TASK INSTRUCTIONS: Extract only the lines from the start of the entries below to the line with "Structures marked on this image (semi-automatically", inclusive; omit every picture.

Stored data entries
..........

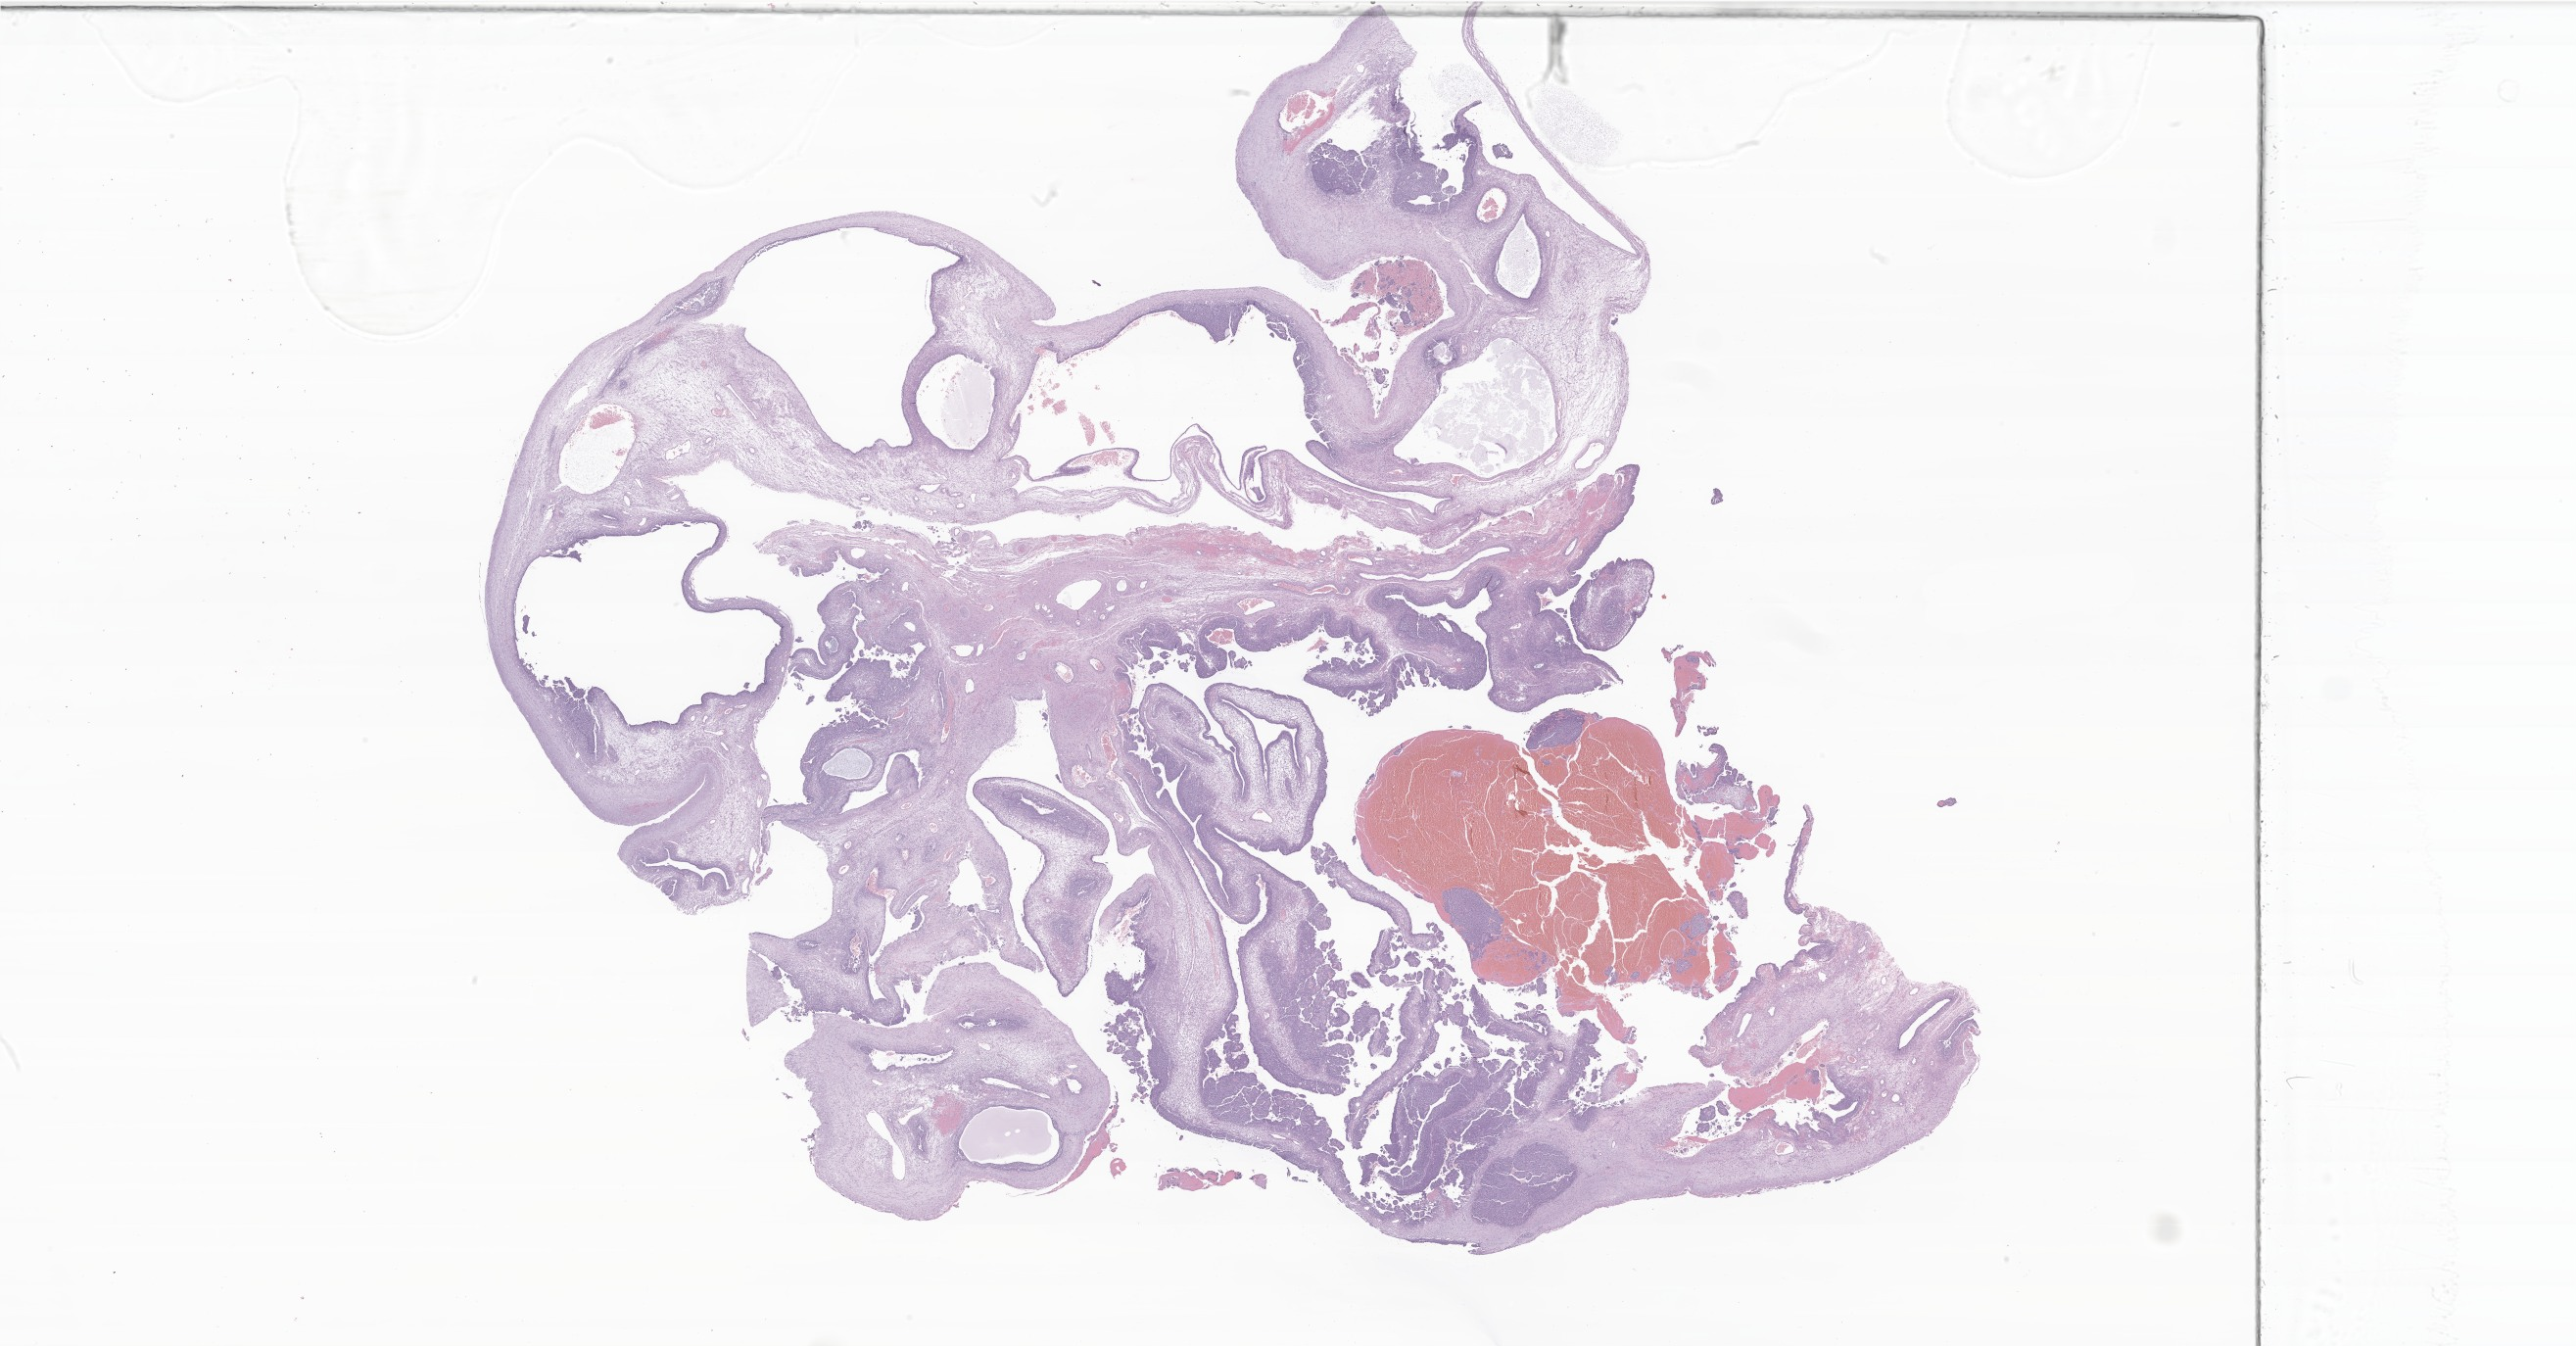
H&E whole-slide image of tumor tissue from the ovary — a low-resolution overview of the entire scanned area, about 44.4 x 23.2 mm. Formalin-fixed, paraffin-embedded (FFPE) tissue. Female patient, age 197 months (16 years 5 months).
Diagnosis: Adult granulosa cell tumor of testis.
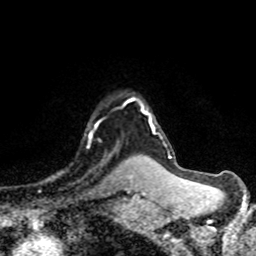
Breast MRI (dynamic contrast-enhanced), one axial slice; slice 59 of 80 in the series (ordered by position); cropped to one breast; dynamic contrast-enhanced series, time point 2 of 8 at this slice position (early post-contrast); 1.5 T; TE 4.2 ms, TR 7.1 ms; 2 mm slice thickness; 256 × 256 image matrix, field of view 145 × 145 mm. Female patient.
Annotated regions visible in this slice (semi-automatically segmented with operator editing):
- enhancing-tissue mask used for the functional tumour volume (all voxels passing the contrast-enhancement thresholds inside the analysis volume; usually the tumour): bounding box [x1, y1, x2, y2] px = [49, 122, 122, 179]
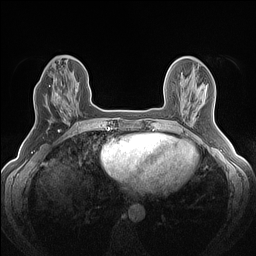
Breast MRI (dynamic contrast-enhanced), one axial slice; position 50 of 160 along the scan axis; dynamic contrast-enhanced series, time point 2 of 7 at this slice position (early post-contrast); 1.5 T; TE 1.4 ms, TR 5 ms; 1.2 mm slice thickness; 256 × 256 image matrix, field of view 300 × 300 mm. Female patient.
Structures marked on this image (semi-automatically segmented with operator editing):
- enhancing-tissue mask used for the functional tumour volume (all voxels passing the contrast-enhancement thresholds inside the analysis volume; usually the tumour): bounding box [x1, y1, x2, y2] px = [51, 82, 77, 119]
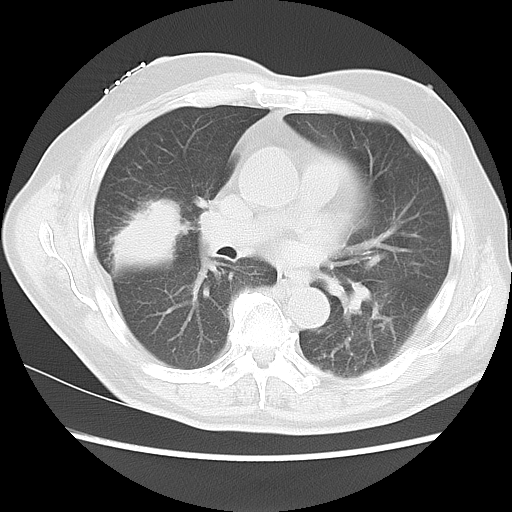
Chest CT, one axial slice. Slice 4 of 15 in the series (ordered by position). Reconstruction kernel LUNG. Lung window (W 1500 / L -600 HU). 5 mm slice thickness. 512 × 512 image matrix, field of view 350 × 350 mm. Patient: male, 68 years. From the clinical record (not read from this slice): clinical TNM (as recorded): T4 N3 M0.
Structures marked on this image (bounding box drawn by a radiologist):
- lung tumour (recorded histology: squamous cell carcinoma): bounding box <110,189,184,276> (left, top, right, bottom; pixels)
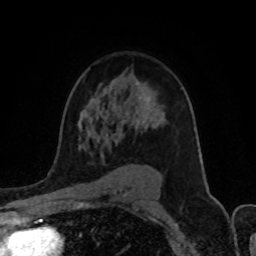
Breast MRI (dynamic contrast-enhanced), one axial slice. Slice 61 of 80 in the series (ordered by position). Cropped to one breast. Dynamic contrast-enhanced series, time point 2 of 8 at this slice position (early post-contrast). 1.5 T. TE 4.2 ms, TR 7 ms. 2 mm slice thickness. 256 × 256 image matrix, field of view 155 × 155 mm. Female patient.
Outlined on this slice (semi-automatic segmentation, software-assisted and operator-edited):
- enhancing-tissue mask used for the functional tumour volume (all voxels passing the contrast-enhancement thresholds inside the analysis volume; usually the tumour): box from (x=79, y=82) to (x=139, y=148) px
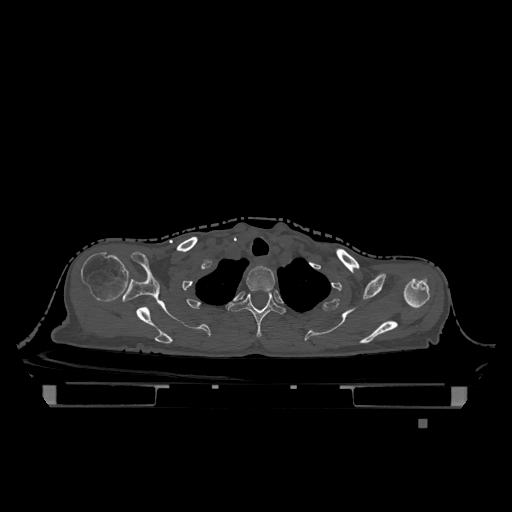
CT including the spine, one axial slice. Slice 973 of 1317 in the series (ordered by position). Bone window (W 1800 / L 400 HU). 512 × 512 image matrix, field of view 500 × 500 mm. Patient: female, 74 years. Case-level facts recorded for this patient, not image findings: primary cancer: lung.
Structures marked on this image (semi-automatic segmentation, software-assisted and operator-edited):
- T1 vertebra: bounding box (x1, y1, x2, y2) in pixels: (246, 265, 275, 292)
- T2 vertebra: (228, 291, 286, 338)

..........

WRITTEN ANSWER:
H&E whole-slide image of tumor tissue from the ovary — a low-resolution overview of the entire scanned area, about 44.4 x 23.2 mm. Formalin-fixed, paraffin-embedded (FFPE) tissue. Female patient, age 197 months (16 years 5 months).
Diagnosis: Adult granulosa cell tumor of testis.
Breast MRI (dynamic contrast-enhanced), one axial slice; slice 59 of 80 in the series (ordered by position); cropped to one breast; dynamic contrast-enhanced series, time point 2 of 8 at this slice position (early post-contrast); 1.5 T; TE 4.2 ms, TR 7.1 ms; 2 mm slice thickness; 256 × 256 image matrix, field of view 145 × 145 mm. Female patient.
Annotated regions visible in this slice (semi-automatically segmented with operator editing):
- enhancing-tissue mask used for the functional tumour volume (all voxels passing the contrast-enhancement thresholds inside the analysis volume; usually the tumour): bounding box [x1, y1, x2, y2] px = [49, 122, 122, 179]
Breast MRI (dynamic contrast-enhanced), one axial slice; position 50 of 160 along the scan axis; dynamic contrast-enhanced series, time point 2 of 7 at this slice position (early post-contrast); 1.5 T; TE 1.4 ms, TR 5 ms; 1.2 mm slice thickness; 256 × 256 image matrix, field of view 300 × 300 mm. Female patient.
Structures marked on this image (semi-automatically segmented with operator editing):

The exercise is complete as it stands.